From this I calculated that:

Value of k obtained

Using the equation given iun the "Calculation" section, and the data in the immediately above "Data" section, k=3.92 Wm-1K-1. I continue getting this, even after intense checking, so either I have made a severe error in some very obscure place or there was some problem in the experiment (see the Limitations section below). I think it is the latter. The reason I think this is a "wrong" value is that it is closer to the value of k for marble (a modest insulator) than for most insulators. Of course, it might be correct! After all, it has been collected emprically, so there must be some measure of truth in it's value.

Errors

The hic-up at the start of the graph is probably due to the lag between the disc heating up and the probe heating up. Also, the first few seconds of measuring still had the heater near the disc (I was still setting up the apparatus for cooling). This has no particularily bad effect on the experiment and so can be ignored safely.

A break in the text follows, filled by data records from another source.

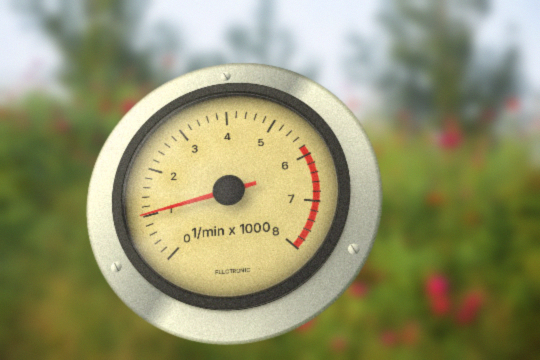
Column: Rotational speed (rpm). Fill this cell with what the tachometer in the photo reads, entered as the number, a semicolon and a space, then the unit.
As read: 1000; rpm
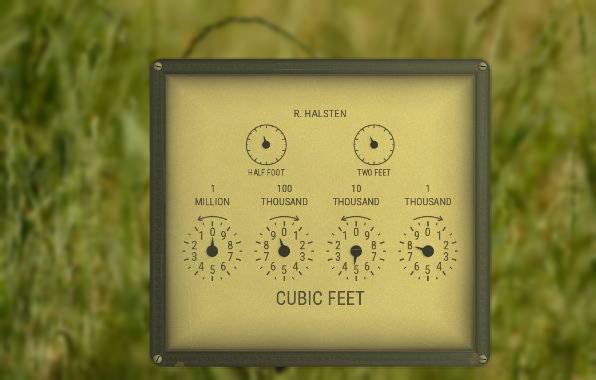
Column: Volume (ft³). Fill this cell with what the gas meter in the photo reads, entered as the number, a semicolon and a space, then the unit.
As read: 994800; ft³
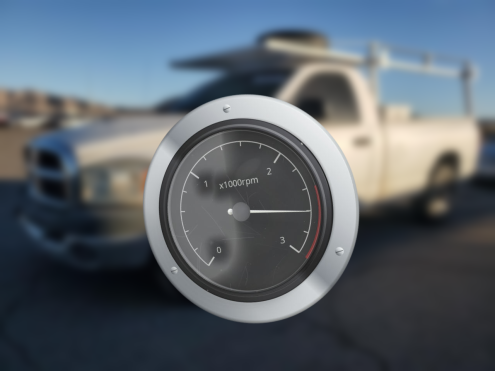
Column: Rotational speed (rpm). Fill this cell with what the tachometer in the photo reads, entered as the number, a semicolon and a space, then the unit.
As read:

The actual error can be calculated by:

dk/k = dx/x + dA/A + dm/m + dc/c + dT1/T1 + dT2/T2 + d(dT/dt)/(dT/dt)

Which can be simplifed quite a lot. To start with, the dc/c is laughibly small (since it is the "official" value) and can be removed completely. Secondly, that odd looking construction at the end (which represents the error in the gradient) can be turned into (G1-G2) / (G1+G2) where G1 and G2 are the low and high gradients respectively. Finally, dm/m is also very small (around 0.0005g error) and can be dropped. This leaves:

dk = k dx/x + dA/A + dT1/T1 + dT2/T2 + (G1-G2) / (G1+G2)

I therefore make the absolute error to be 2.17 (about 55%) !!! This is largely due to the error in width (0.5, the others only come up to the 0.05). This also means that the value of k obtained could mean anything from 1.75 to 6.09 Wm-1K-1.

Limitations and Evaluation

The most important limitation/problem is the width of the cloth. When I placed the cloth in, I tightened up the bolt a lot. This means that the air was all squeezed out, so the cloth was probably no longer the insulator I expected. This is not such a bad problem really, since if we were looking for Air's k we would do that seperately. It is quite likely that the cloth was really only 0.5mm wide during the experiment, even smaller than I have suggested in the "Errors" section above.

Another problem I had was that I had to do the experiment twice - the first time, when I did the decay graph I opted for two seconds as planned but it finished it's 512 readings at 29.7°C, making the graph useless since one needs the working temperature to be in the middle. So I redid the entire experiment (I had to do the first bit too because this was 2 days later and the room temperature had changed), and used a four seconds interval instead. In hindsight, it is obvious that quite unlike my estimated 20 minutes, it takes around 25 minutes to cool the disc.